# Can I dye existing brick mortar?



## Foo by Tore (Mar 29, 2008)

We just bought a new house which we absolutely love, but the mortar is the same color as the brick, and I'd like to bring out the mortar lines with a lighter color. Is there any way to dye or paint mortar without screwing it up or do I have to live with it the way it is? I don't want the bricks to be affected, just the mortar.
Thanks in advance for any help you can give.
Kevin


----------



## concretemasonry (Oct 10, 2006)

Keep in mind - If you "dye" or "stain", you are changing the color or hue, but cannot make anything lighter. To get lighter, you have to coat, which gives you a surface with increased maintenance. Mortar, and especially brick, are hard to lighten since most bleaching materials will damage/destroy the mortar.

Products with a clear vehicle carrying a gooing staining pigment (like a iron oxide) will only make thing redder, browner, or blacker, but not lighter.

Dick


----------



## mostlydim (Oct 30, 2008)

*Bleaching Mortar*

Hope this is not too late.

Recently a "mason" repointed old stone work on my house using tinted mortar that was too dark. I was able to lighten it with a paste of oxalic acid.
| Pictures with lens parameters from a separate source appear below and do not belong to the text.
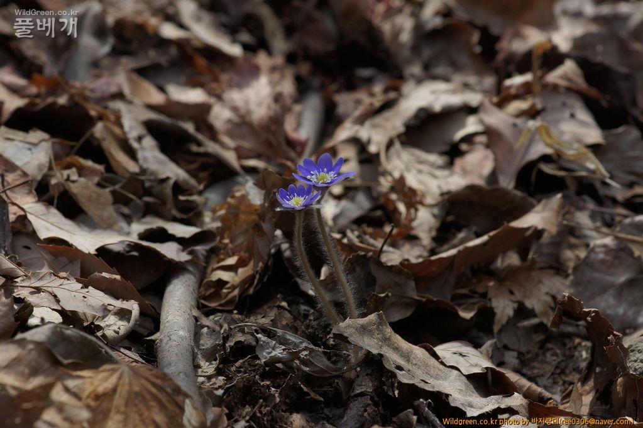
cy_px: 214
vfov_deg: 9.1
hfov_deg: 13.7
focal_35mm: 150
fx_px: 2678
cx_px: 322
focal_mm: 100
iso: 400
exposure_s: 1/320
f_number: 8
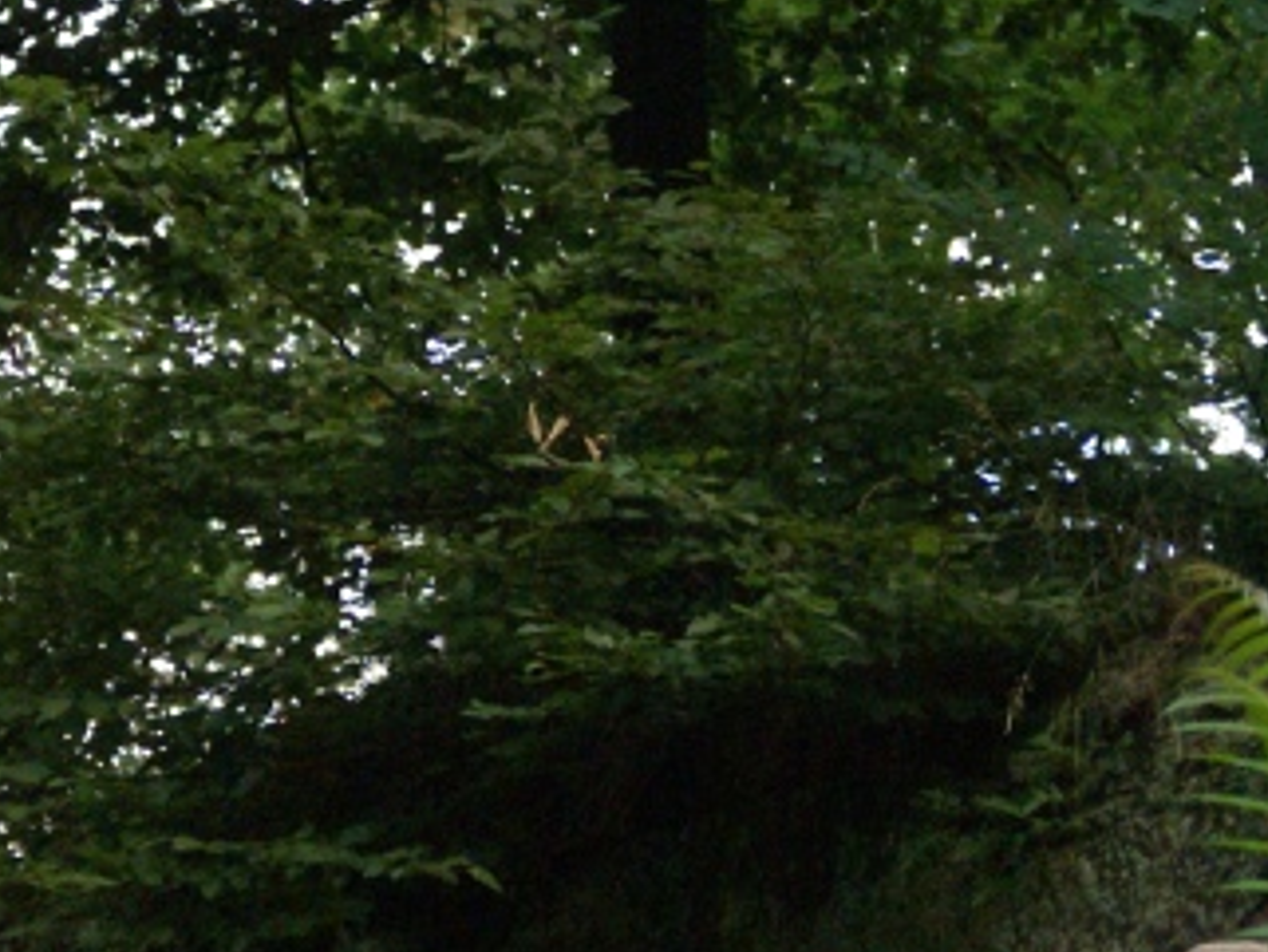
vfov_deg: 4.6
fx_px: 11799
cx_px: 1580
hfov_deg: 6.1
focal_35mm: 322
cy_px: 77
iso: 640
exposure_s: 1/250
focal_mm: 70
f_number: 5.6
Oxalic acid is available in powder form from many hardware stores. It is a mild acid and is actually found in some vegetables. Although the maker doesn't recommend getting it on the skin, it has never bothered me when I use my fingers to get it where needed. One of the uses listed on the box is to remove rust stains from cotton fabric. I've used in the past to remove rust stains from the tub, shower, toilet and concrete on the porch.

To bleach the mortar, I added enough water to the powder to make a paste that I applied to the joint. After it dried, I hosed it off. The maker recommends neutralizing it with borax, but I just hose it off with plenty of water.

Hope this helps


----------